Being at a conference by yourself can be overwhelming. While I knew other people attending, the conference was so big I found I rarely ran in to the same person twice! Being overseas, I had limited mobile (cell) phone access. But I found I just needed to put on my big girl pants, walk in to the room and say “Hi, I am from Australia” and in no time I was making new friends. My other strategy was to find someone else in the room who was standing by themselves and approach them to say hello. They are usually in the exact same boat as you and together you can form a team to meet others!
When attending conferences at home or overseas, remember that everyone is in a similar situation, and they are your colleagues. They are interested in meeting you! Be brave, (have a glass of champagne), and make a new friend! I am so pleased that I did not spend all of my evenings in my hotel room watching trashy TV!

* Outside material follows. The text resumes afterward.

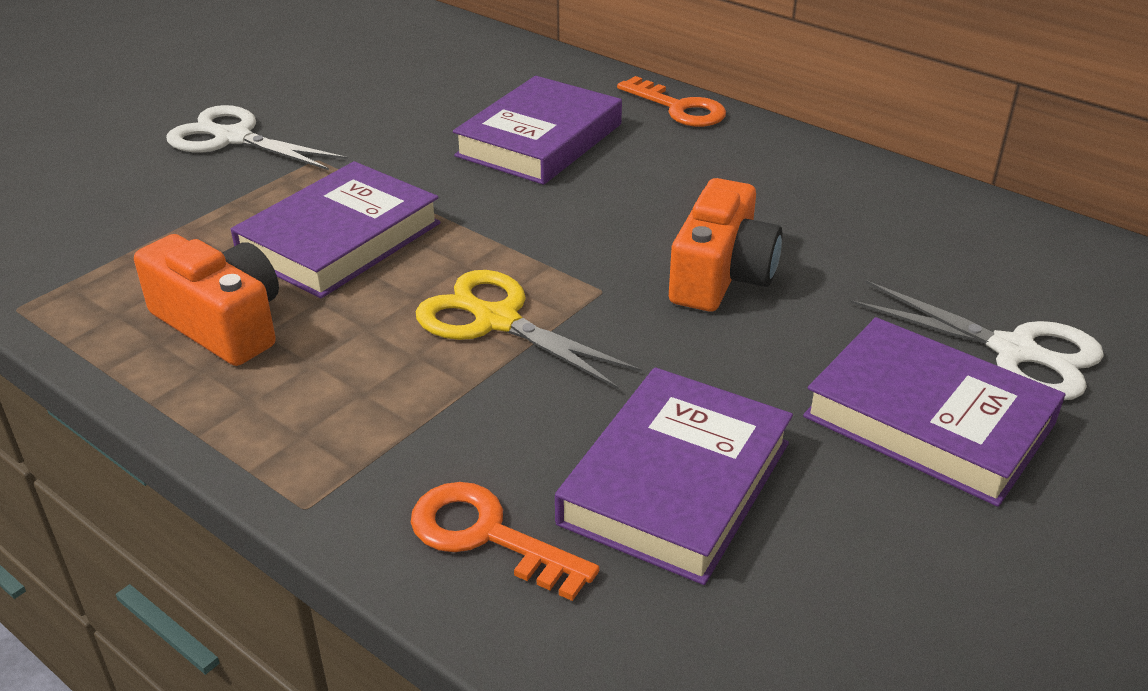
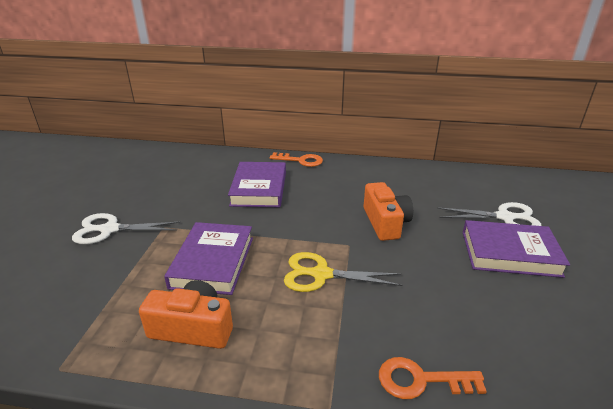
camera: 30 degrees left, 5 degrees down
(675, 482) = (461, 317): purple book -> none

The main thing that I took away from the conference was that law librarians across the globe are all facing similar challenges and looking towards similar solutions. The main challenge we’re of course all looking at is how do we continue to add value to our organisations?
I met so many wonderful, warm and welcoming colleagues (and a few random Aussies!). Exploring beautiful Boston and attending a Red Sox game was also a highlight. And I loved visiting the US Supreme Court and the Library of Congress in my travels around the US (special thanks to Linda Corbelli at the Supreme Court for arranging a tour for me).
Now I look forward to our own Australian Law librarians’ conference in Brisbane this month. Our theme: “Respect the past. Embrace the future”. Papers and presentation slides will be available from the website after the conference concludes.
I’d be interested to hear from you:
Do you love or loathe conferences?
How do you choose your conference session? Do you base it on what you are currently working on, or what just sounds interesting?
What strategies do you use to navigate a conference?